The research was conducted by Melissa G. Hunt, PhD, associate director of clinical training in the department of psychology at the University of Pennsylvania, and Sophia Glinski and Katalin Pritchard, both undergraduate research assistants in Hunt’s lab.
They presented their research at the Anxiety and Depression Association of America Annual Conference.
“Some work has looked at GI symptoms in athletes, but the majority of these studies have focused on how the physiology of exercise itself may give rise to GI distress, rather than an alternative, psychological explanation for symptoms,” the researchers told Healio. “Furthermore, much of the literature examining GI symptoms in athletes have focused on endurance athlete populations (eg, runners, cyclists).”
The researchers surveyed 147 undergraduate student-athletes who played 20 sports at 84 colleges and universities. The survey included questions from the Rome IV Irritable Bowel Syndrome (IBS) diagnostic questionnaire, as well as questions about GI symptoms fear of food, avoidant/restrictive food intake disorder (ARFID) fear and sports performance anxiety.
Overall, 22.3% of participants met the criteria for IBS and 32.2% reported subsyndromal GI symptoms.
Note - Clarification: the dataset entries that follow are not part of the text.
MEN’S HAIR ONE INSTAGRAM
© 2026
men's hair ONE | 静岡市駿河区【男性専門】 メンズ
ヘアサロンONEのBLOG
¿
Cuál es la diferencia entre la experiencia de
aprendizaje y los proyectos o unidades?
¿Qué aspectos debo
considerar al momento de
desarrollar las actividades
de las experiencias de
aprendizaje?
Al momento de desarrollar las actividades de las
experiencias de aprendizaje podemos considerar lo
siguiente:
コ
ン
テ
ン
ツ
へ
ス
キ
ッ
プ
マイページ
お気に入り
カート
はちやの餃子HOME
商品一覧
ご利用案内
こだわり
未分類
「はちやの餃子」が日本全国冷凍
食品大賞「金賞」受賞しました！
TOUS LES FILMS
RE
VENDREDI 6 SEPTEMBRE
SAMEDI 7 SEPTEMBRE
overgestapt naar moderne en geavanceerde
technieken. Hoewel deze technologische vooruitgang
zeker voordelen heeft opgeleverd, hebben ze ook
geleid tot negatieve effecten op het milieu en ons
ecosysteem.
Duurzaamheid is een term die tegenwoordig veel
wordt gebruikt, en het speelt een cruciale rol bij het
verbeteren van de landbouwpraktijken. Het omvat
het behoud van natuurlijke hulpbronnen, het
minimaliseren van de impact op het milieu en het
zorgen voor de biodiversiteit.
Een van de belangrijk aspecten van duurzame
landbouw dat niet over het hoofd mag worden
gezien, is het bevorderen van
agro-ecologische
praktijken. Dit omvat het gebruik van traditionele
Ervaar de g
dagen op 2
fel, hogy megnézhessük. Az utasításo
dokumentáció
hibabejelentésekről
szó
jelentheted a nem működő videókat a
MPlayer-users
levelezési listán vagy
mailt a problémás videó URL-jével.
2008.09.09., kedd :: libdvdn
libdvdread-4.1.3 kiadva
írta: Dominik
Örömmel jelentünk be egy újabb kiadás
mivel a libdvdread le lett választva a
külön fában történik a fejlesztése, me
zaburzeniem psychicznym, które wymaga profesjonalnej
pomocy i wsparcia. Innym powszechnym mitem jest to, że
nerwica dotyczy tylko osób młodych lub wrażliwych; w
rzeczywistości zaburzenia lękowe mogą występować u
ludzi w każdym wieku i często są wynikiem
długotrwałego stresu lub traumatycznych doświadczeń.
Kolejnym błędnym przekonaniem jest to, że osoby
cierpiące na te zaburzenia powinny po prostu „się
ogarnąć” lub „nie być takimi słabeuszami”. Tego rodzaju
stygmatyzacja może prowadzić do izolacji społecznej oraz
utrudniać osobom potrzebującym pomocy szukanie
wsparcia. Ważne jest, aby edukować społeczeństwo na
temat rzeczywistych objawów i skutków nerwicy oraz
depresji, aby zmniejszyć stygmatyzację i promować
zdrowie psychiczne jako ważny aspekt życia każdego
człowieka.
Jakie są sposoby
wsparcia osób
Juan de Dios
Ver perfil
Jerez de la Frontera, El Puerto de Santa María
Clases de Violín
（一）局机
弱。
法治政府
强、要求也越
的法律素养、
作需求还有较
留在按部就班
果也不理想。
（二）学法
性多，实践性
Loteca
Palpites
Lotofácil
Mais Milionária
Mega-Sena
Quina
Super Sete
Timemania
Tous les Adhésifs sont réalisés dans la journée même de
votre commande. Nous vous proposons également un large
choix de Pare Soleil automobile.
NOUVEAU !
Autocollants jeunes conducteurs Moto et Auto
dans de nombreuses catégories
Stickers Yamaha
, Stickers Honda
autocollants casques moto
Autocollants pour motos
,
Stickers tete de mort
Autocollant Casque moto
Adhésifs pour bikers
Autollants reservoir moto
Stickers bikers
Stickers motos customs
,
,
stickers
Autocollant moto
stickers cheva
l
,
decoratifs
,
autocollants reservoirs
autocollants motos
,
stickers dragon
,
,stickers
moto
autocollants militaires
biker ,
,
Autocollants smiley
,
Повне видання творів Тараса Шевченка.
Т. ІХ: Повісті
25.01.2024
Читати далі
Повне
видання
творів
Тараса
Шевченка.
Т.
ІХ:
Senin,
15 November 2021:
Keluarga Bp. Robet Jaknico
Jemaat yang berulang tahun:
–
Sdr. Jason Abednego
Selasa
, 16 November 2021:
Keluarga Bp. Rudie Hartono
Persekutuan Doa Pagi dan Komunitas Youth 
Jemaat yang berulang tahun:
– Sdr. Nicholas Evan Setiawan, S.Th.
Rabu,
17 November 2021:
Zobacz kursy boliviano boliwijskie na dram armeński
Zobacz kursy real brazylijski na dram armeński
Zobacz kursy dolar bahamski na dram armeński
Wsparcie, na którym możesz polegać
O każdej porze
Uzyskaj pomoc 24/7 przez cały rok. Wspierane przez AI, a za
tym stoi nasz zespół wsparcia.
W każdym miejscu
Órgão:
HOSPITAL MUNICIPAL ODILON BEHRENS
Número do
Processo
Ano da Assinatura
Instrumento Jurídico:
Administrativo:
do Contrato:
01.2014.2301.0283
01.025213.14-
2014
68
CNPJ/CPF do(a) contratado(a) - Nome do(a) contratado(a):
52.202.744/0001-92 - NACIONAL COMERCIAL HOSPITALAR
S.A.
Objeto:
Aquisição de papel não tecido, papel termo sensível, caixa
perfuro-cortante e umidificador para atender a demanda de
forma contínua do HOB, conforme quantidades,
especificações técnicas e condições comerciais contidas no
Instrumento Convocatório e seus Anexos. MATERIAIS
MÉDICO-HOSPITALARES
Sport performance anxiety was associated with GI symptoms and anxiety about visceral sensations (both P < .001). Additionally, GI symptoms predicted fear of food and fear-based ARFID (both P < .001).
“It was surprising that there were no significant differences on measures of GI distress, fear of food, fear-based ARFID, visceral sensitivity or sports performance anxiety between student-athletes meeting IBS criteria compared with those experiencing subsyndromal IBS,” the researchers told Healio. “This highlights the alarming proportion of student athletes who are negatively impacted by GI distress, even if they aren’t meeting strict criteria for IBS.”
Moving forward, the researchers said interventions such as cognitive behavioral therapy may help improve performance anxiety and GI distress in student-athletes.